Rubio sought an amendment to fully fund ripping and replacing Chinese telecommunication equipment that is still scattered throughout the United States. The fact that we are speaking to the tune of hundreds of billions of dollars through direct appropriations and authorizations in this bill yet cannot fund sufficiently the removal of a national security prerogative to remove Chinese-built telecommunication equipment from the United States is telling to where this bill ended in development.
Tackling the intellectual property difficulties of the China challenge is an area also not explored within the bill.
The Heritage Foundation’s Adam Mossoff and American Enterprise Institute’s Scissors have written extensively on the need for reforms of not only U.S. patent law to protect our innovation and counter Chinese adverse strategies in patents, but also offensive and defensive strategies geared toward legal and illegal intellectual property acquisition.
This includes building in government response mechanisms and sanctions for illegal cyber espionage actions that continue to happen every day by Chinese malicious cyber actors.
Taiwan’s Semiconductor Manufacturing Co. can roughly begin producing chips within two years of breaking ground.
An amendment by Sen. Bill Hagerty, R-Tenn., and the Senate passed a measure to include “semiconductor, artificial intelligence, and machine learning, high-performance computing and advanced computer hardware and software, quantum information science and technology, data storage and data management, cybersecurity” facilities in the FAST permitting process weren’t placed into the underlying bill. However, it passed the U.S. House separately this week.
While this measure should have been carried under regular order in the House and not used as a bargaining chip to get the bill across the finish line, it is a bright spot toward tackling a garden variety of regulatory issues to increase the competitiveness of U.S. national security technology sectors.
Finally, for all the funding this bill sends throughout elements of the U.S. government, university systems, and laboratories, additional resourcing for law enforcement to not only deter malicious espionage behaviors but more fully educate private, nonprofit, and broader federal, state, and local governments on seeing and countering cyber, intellectual property, and insider threats is wholeheartedly lacking.
Last week’s news from a Senate Homeland Security and Governmental Affairs Committee investigation about an attempt by a Chinese official to infiltrate the Federal Reserve for over a decade is just the tip of the iceberg of a wide range of threats our institutions face.
Senate Republicans have been hoodwinked by Senate Majority Leader Chuck Schumer and Sen. Joe Manchin, D-W.Va., into even more tax-and-spend reconciliation measures in the midst of record inflation and a recession. Congress has missed major opportunities to put lead on target to the current and ever-growing national security threats emanating from China and elsewhere around the globe.
Rubio hit the nail on the head upon passage of the legislation in the Senate, “No one should be surprised when we hear stories of Beijing stealing U.S. technology funded by this bill or companies producing more chips in China even as they receive money from the taxpayers.”

Action item A ▸ Filter the records down to every line containing the string "herkenbaar", matching case exactly.
The bill commentary and the records are separate material.

Supplied records ▸
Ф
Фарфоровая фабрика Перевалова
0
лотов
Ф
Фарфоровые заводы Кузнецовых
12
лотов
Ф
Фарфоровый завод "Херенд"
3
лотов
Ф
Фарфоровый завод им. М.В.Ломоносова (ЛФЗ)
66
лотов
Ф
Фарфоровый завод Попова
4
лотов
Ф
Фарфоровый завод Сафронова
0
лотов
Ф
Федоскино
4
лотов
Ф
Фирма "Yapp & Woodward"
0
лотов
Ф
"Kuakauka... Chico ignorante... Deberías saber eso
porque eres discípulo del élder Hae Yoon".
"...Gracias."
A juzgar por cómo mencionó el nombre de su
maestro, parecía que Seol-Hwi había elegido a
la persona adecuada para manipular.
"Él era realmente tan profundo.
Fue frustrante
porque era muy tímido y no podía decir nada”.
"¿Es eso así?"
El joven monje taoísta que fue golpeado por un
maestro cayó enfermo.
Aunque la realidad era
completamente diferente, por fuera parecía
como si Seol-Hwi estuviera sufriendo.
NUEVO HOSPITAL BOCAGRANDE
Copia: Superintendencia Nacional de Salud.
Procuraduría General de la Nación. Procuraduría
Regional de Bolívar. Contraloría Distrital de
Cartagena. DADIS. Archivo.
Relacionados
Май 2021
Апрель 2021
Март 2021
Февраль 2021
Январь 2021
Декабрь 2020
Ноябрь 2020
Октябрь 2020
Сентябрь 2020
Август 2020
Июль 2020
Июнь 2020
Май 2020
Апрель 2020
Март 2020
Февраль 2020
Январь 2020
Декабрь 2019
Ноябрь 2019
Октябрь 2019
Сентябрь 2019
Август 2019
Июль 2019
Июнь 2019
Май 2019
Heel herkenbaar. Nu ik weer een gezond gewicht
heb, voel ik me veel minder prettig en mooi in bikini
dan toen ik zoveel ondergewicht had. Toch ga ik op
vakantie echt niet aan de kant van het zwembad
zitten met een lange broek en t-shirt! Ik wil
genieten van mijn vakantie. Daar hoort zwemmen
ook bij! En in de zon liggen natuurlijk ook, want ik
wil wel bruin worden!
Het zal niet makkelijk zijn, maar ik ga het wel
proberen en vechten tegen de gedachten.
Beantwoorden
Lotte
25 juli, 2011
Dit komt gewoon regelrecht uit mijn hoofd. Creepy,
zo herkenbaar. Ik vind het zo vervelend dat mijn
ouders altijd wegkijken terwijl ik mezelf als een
==
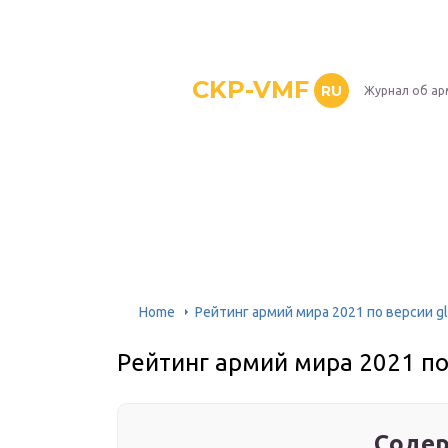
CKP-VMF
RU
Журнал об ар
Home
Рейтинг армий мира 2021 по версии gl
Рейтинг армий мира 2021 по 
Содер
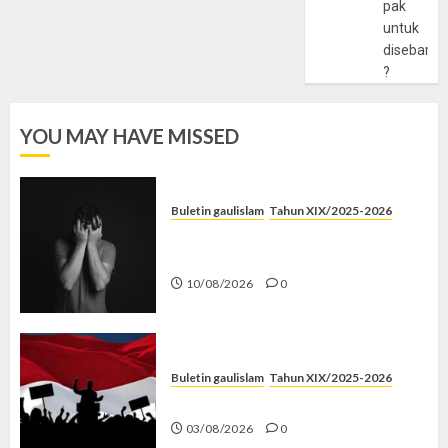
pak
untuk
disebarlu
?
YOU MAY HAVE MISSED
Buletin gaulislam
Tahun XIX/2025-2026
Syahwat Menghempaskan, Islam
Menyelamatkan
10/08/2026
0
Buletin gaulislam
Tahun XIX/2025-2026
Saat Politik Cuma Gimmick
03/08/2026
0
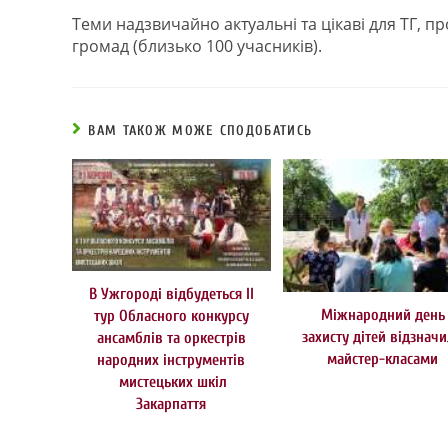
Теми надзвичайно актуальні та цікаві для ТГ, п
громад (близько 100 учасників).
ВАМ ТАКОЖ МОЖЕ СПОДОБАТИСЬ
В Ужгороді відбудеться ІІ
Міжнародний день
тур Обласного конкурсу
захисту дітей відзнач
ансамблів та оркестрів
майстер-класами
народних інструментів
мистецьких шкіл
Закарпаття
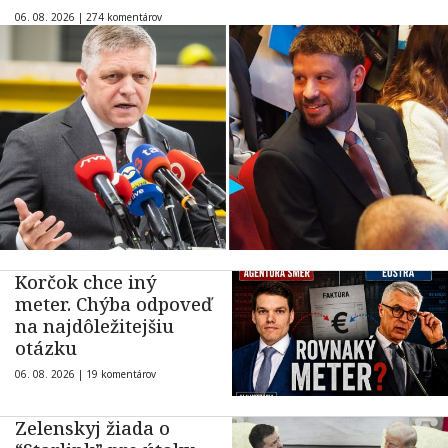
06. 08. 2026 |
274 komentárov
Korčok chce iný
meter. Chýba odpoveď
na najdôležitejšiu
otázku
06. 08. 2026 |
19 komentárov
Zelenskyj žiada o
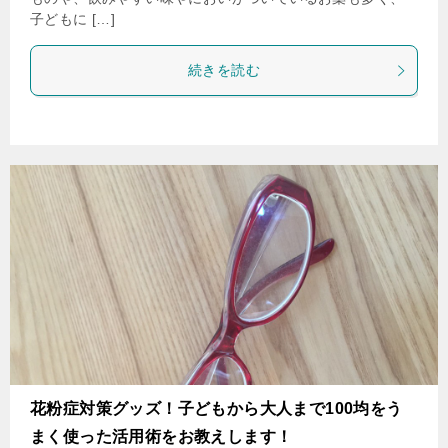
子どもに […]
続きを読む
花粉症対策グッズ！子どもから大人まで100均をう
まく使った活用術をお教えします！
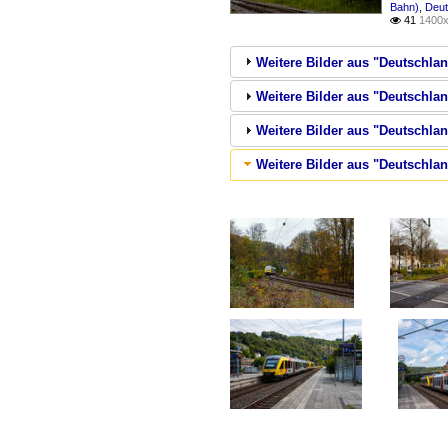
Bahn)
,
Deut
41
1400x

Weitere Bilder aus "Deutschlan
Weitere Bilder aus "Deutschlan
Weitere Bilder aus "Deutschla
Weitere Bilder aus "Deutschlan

Action item B ▸ Write out the bill commentary verbatim, everything from "The Heritage Foundation’s" down to "of breaking ground.".

Written reply A ▸
Heel herkenbaar. Nu ik weer een gezond gewicht
zo herkenbaar. Ik vind het zo vervelend dat mijn

Written reply B ▸
The Heritage Foundation’s Adam Mossoff and American Enterprise Institute’s Scissors have written extensively on the need for reforms of not only U.S. patent law to protect our innovation and counter Chinese adverse strategies in patents, but also offensive and defensive strategies geared toward legal and illegal intellectual property acquisition.
This includes building in government response mechanisms and sanctions for illegal cyber espionage actions that continue to happen every day by Chinese malicious cyber actors.
Taiwan’s Semiconductor Manufacturing Co. can roughly begin producing chips within two years of breaking ground.